"Let $\|\cdot\|_1$ and $\|\cdot\|_2$ be two norms on the space $X$ s.t. $(X,\|\cdot\|_1)$ and $(X,\|\cdot\|_2)$ are both complete. Assume that for any sequence $(x_n) \subseteq X$, $\|x_n\|_1 \to 0$ always implies $\|x_n\|_2 \to 0$. Prove that the two norms are equivalent, i.e. $\exists a,b>0$ s.t. $\forall x \in X$, $a\|x\|_1 \leq \|x\|_2 \leq b\|x\|_1$."
This is a problem from Erwin Kreyszig's "Introductory Functional Analysis with Applications". Sorry for the vagueness of the title; I couldn't think of an adequate title.
This problem was given as an exercise right after the section on the Open Mapping Theorem so I'm thinking that's what the author would like the reader to use. However, I don't see any connection.

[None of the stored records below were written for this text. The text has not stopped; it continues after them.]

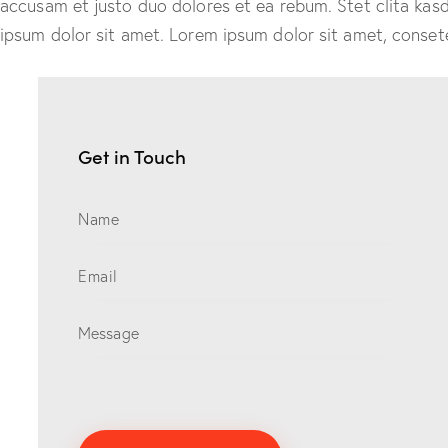
accusam et justo duo dolores et ea rebum. Stet clita kas
ipsum dolor sit amet. Lorem ipsum dolor sit amet, consetet
Get in Touch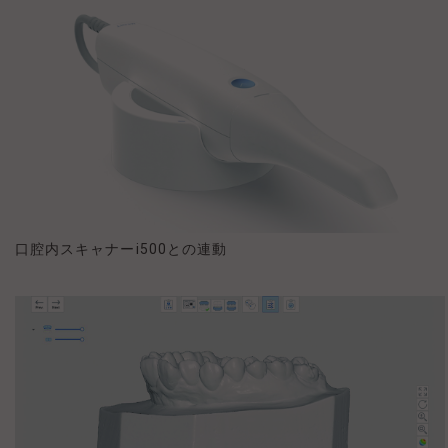
口腔内スキャナーi500との連動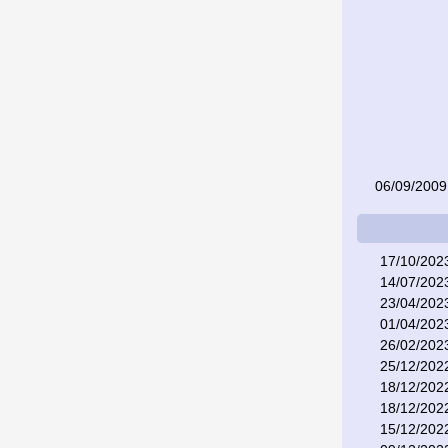
06/09/2009
17/10/202
14/07/202
23/04/202
01/04/202
26/02/202
25/12/202
18/12/202
18/12/202
15/12/202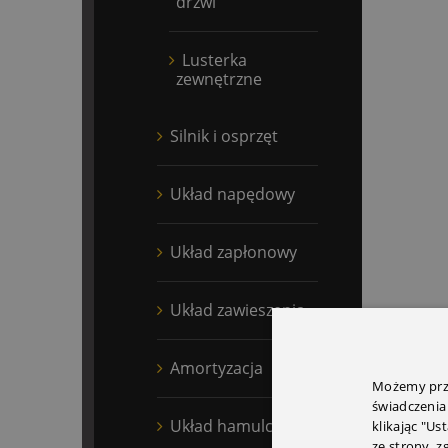
drzwi
Lusterka
zewnętrzne
Silnik i osprzęt
Układ napędowy
Układ zapłonowy
Układ zawieszenia
Amortyzacja
Możemy prze
świadczenia
Układ hamulcowy
klikając "Us
ze strony, 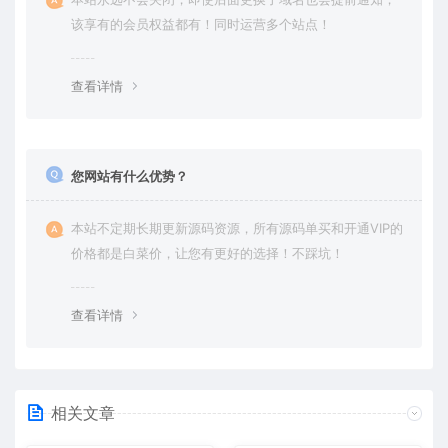
该享有的会员权益都有！同时运营多个站点！
查看详情
您网站有什么优势？
本站不定期长期更新源码资源，所有源码单买和开通VIP的
价格都是白菜价，让您有更好的选择！不踩坑！
查看详情
相关文章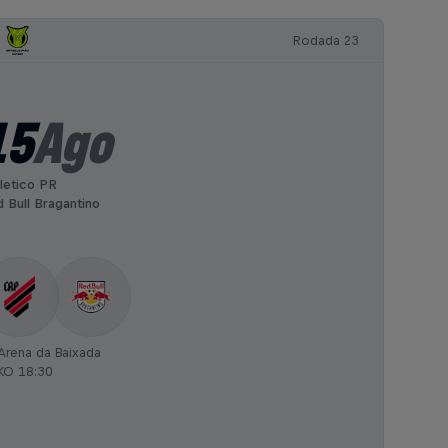
Rodada 23
15
Ago
letico PR
 Bull Bragantino
Arena da Baixada
KO 18:30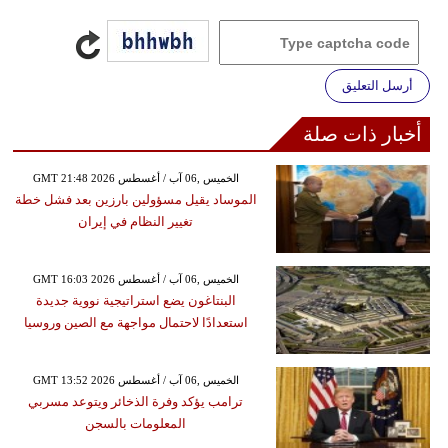
أرسل التعليق
أخبار ذات صلة
GMT 21:48 2026 الخميس ,06 آب / أغسطس
الموساد يقيل مسؤولين بارزين بعد فشل خطة
تغيير النظام في إيران
GMT 16:03 2026 الخميس ,06 آب / أغسطس
البنتاغون يضع استراتيجية نووية جديدة
استعدادًا لاحتمال مواجهة مع الصين وروسيا
GMT 13:52 2026 الخميس ,06 آب / أغسطس
ترامب يؤكد وفرة الذخائر ويتوعد مسربي
المعلومات بالسجن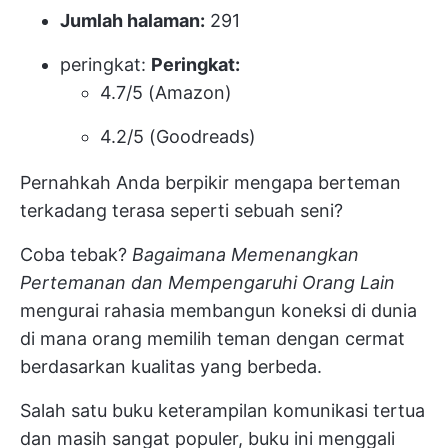
Jumlah halaman:
291
peringkat:
Peringkat:
4.7/5 (Amazon)
4.2/5 (Goodreads)
Pernahkah Anda berpikir mengapa berteman
terkadang terasa seperti sebuah seni?
Coba tebak?
Bagaimana Memenangkan
Pertemanan dan Mempengaruhi Orang Lain
mengurai rahasia membangun koneksi di dunia
di mana orang memilih teman dengan cermat
berdasarkan kualitas yang berbeda.
Salah satu buku keterampilan komunikasi tertua
dan masih sangat populer, buku ini menggali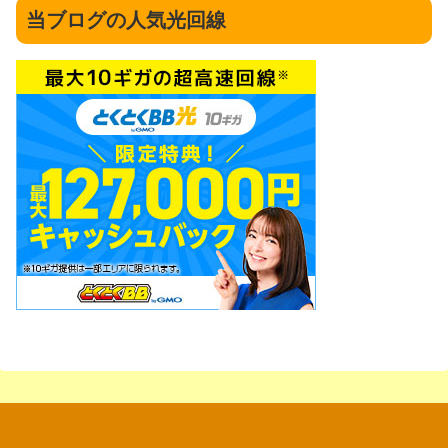
当ブログの人気光回線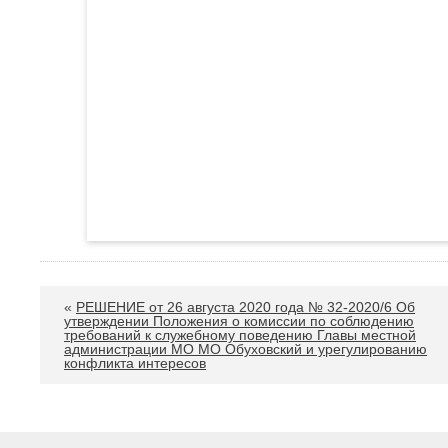
«
РЕШЕНИЕ от 26 августа 2020 года № 32-2020/6 Об
утверждении Положения о комиссии по соблюдению
требований к служебному поведению Главы местной
администрации МО МО Обуховский и урегулированию
конфликта интересов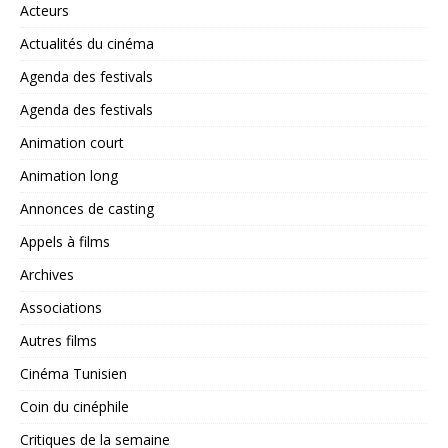
Acteurs
Actualités du cinéma
Agenda des festivals
Agenda des festivals
Animation court
Animation long
Annonces de casting
Appels à films
Archives
Associations
Autres films
Cinéma Tunisien
Coin du cinéphile
Critiques de la semaine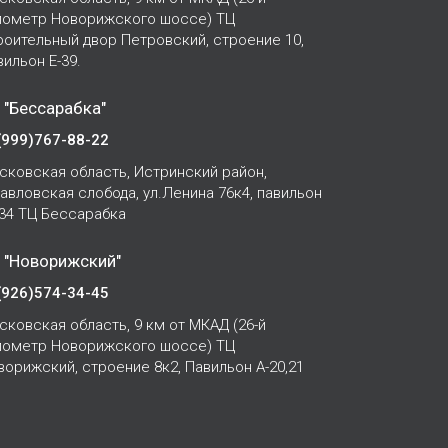
лометр Новорижского шоссе) ТЦ
роительный двор Петровский, строение 10,
вильон Е-39.
 "Бессарабка"
(999)767-88-22
сковская область, Истринский район,
Павловская слобода, ул.Ленина 76к4, павильон
-34 ТЦ Бессарабка
 "Новорижский"
(926)574-34-45
сковская область, 9 км от МКАД (26-й
лометр Новорижского шоссе) ТЦ
ворижский, строение 8к2, Павильон А-20,21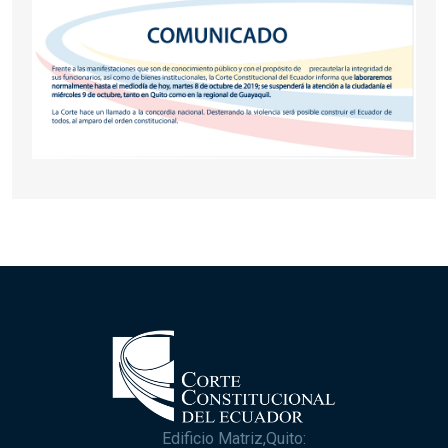
Edificio Matriz,Quito:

If you have an idea on how OMT is related to the problem or a solution, that would be great.
Thanks in advance.
Best Answer
Consider the identity mapping $I: (X, \|\cdot\|_1) \rightarrow (X, \|\cdot\|_2)$, your given condition implies $I$ is continuous, so $\|x\|_2 \leq C\|x\|_1$
Since $I(X) = X$ is of second category in $X$, by open mapping theorem $I$ is an open mapping, which means $I^{-1} = I$ is continuous from $(X, \|\cdot\|_2)$ to $(X, \|\cdot\|_1)$, so $\|x\|_1 \leq C'\|x\|_2$